「日本版「セッション」」国宝 nnrさんの映画レビュー(感想・評価)
日本版「セッション」
血と盟友と家族、すべてのものを悪魔に捧げて初めて辿り着ける境地、人間国宝。
「セッション」では成長や努力といった狂気を巧みな映像表現によって描いていたが、本作では「血筋への渇望」や「継父、盟友との死別」など、かなり記号的なストーリー上の事実を積み重ねているだけのように感じる。
芸を極めるために、家族を捨てることで得たもの、継父や盟友との死別を乗り越えた先で得たものというのが描かれていない。芸に邁進する姿というのも中盤以降あまり描かれず、
なぜ人間国宝に辿りつけたのか、辿り着けなかった者と何が違うのか、かなり不明瞭に感じる。
芸以外のものをなぜ捨てる必要があったのかを描かないと「つらい経験をして人間として強くなった」という非常に曖昧な結論にしか辿り着けず、説得力に欠けると思う。
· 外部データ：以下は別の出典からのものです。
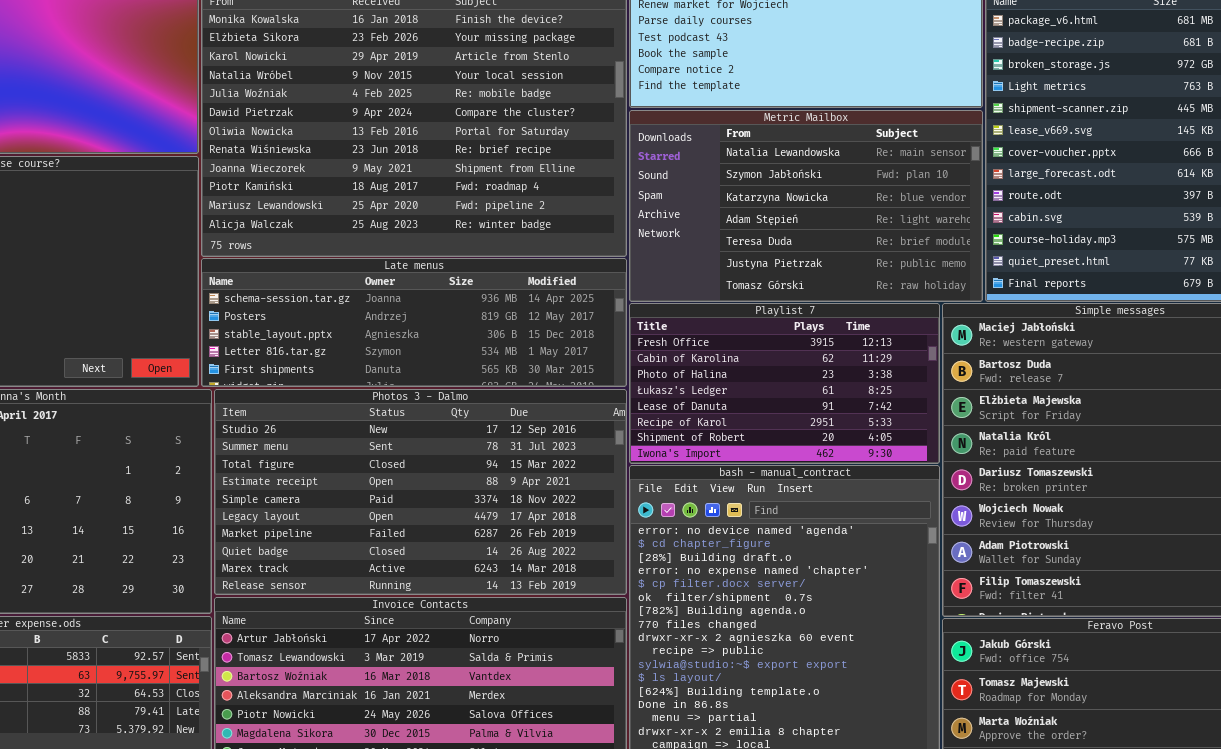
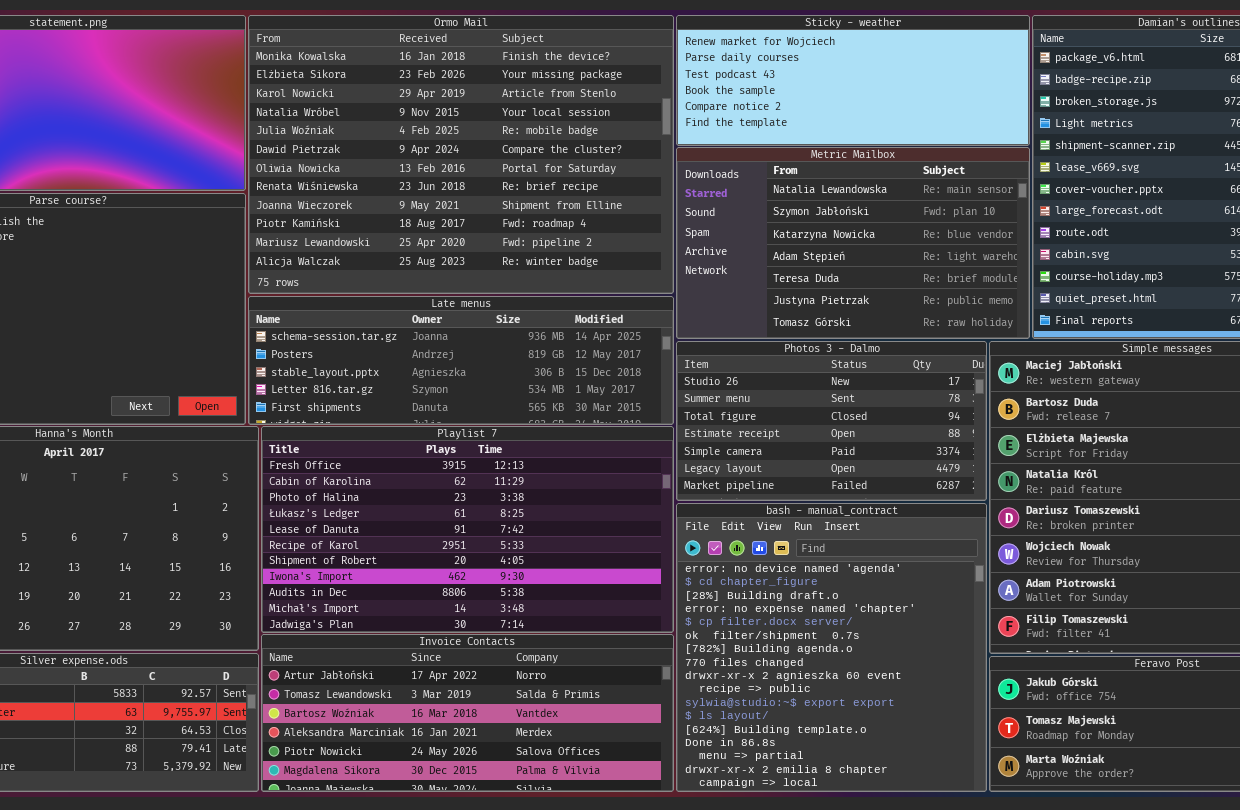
Playlist 7: [629,303,940,464] -> [261,426,674,633], moved, resized
Photos 3 - Dalmo: [214,389,627,595] -> [676,341,987,501], moved, resized

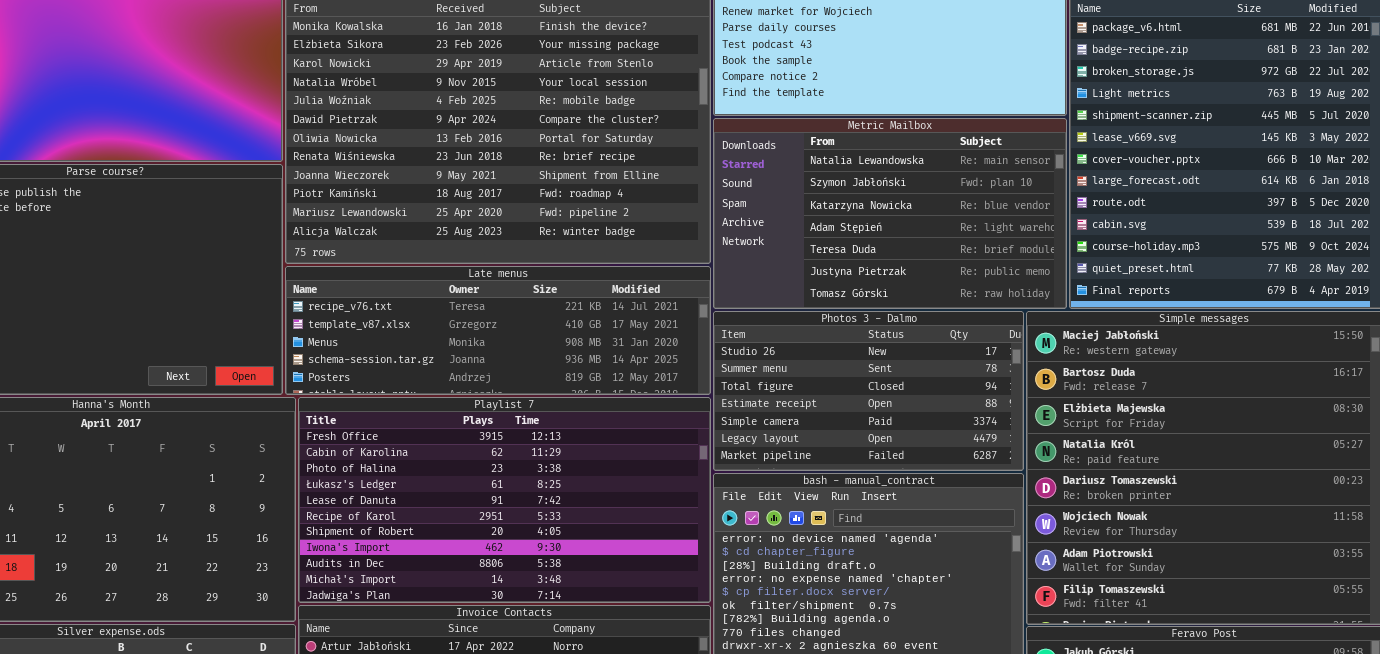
Late menus: [248,296,674,425] -> [285,266,711,395], scrolled up 3 rows

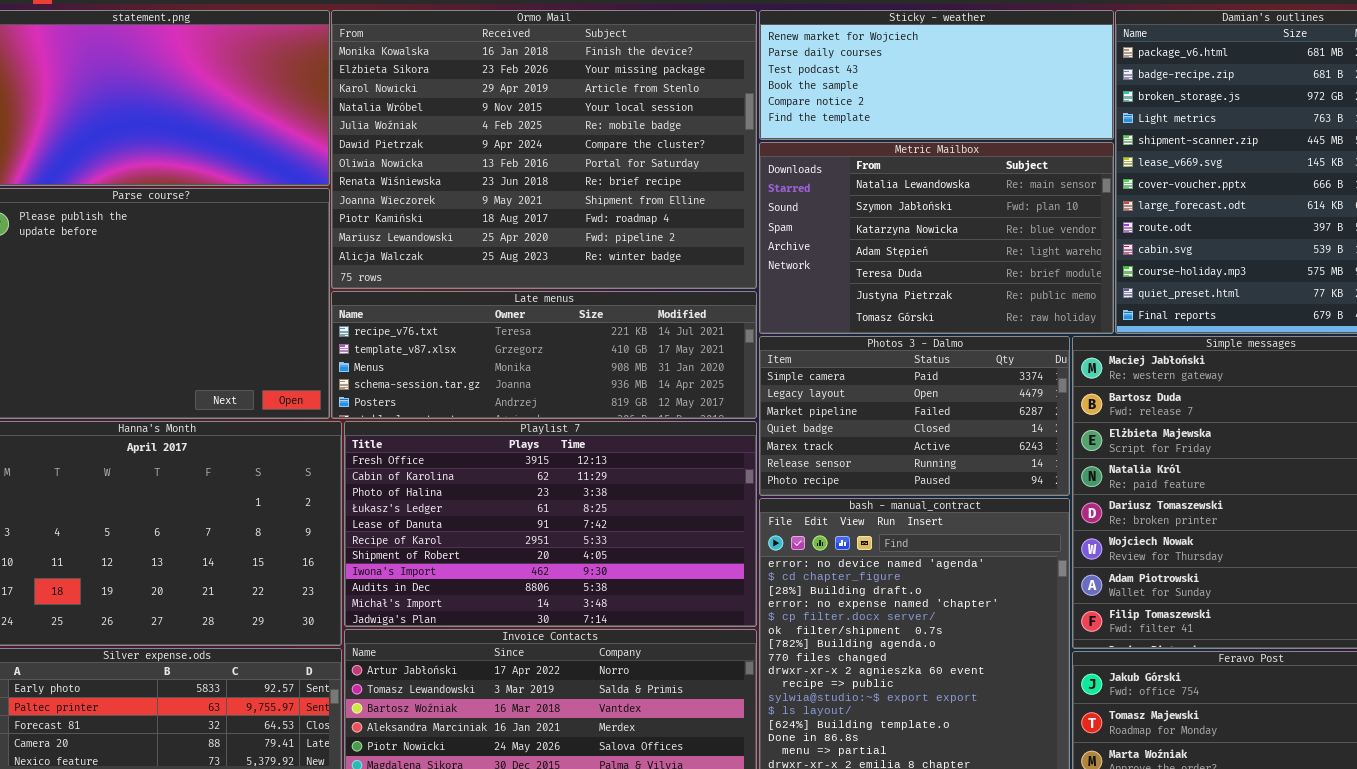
Photos 3 - Dalmo: [713,311,1024,471] -> [759,336,1070,496], scrolled down 4 rows

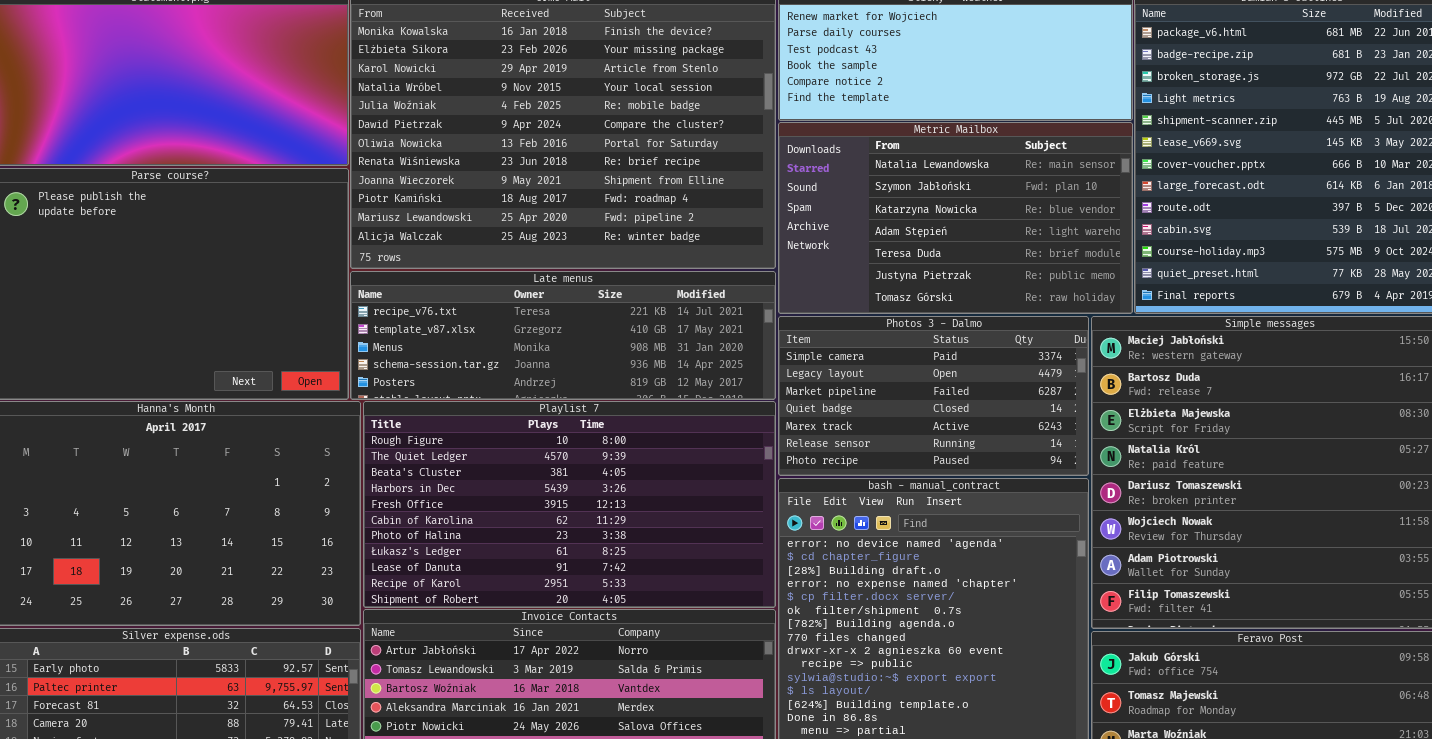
Playlist 7: [344,421,757,627] -> [363,401,776,608], scrolled up 4 rows

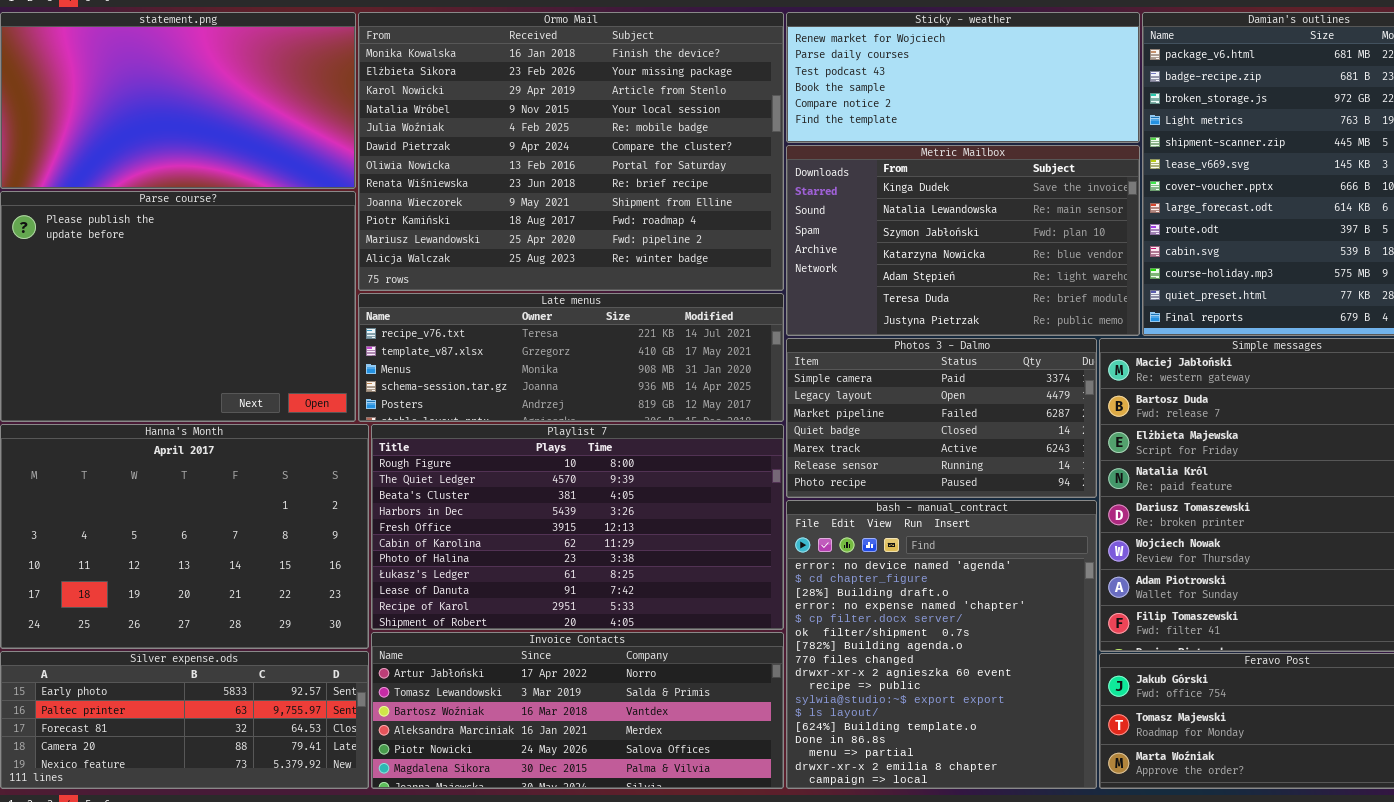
Metric Mailbox: [778,122,1133,314] -> [786,145,1140,336], scrolled up 1 row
画作りは圧倒的にきれいで、役者の演技も素晴らしいのでぱっと見は良い作品に見えるが、冷静に考えるとストーリーの重要なところは非常にぼやけている。
極めつけは最後の鷺娘。このシーンは歌舞伎以外のすべてを捨てた結果を示す、本作で最も重要なシーン。息を飲むような、あるいは息をすることすら忘れさせるほどの演技、演出が必要になるだろう。
しかしこのシーンではBGMを大音量で流していた。私にはBGMでごまかしているようにしか見えなかった。音楽が大音量で流れているから感動するような、そんなに簡単に人の心は動かない。実際の歌舞伎で流れるはずのない音楽を流すことで凄みを嵩増しして人間国宝を表現しようとするなんて、安直すぎる。
セッションと同様のテーマにしては説得力に欠けるし、そうでなければただ主人公の皮肉めいた人生を描くだけの作品に成り下がる。
画作りがすごくよく、役者の演技も良かったと思う。この映画独特の雰囲気がかなりあっただけに残念な一作。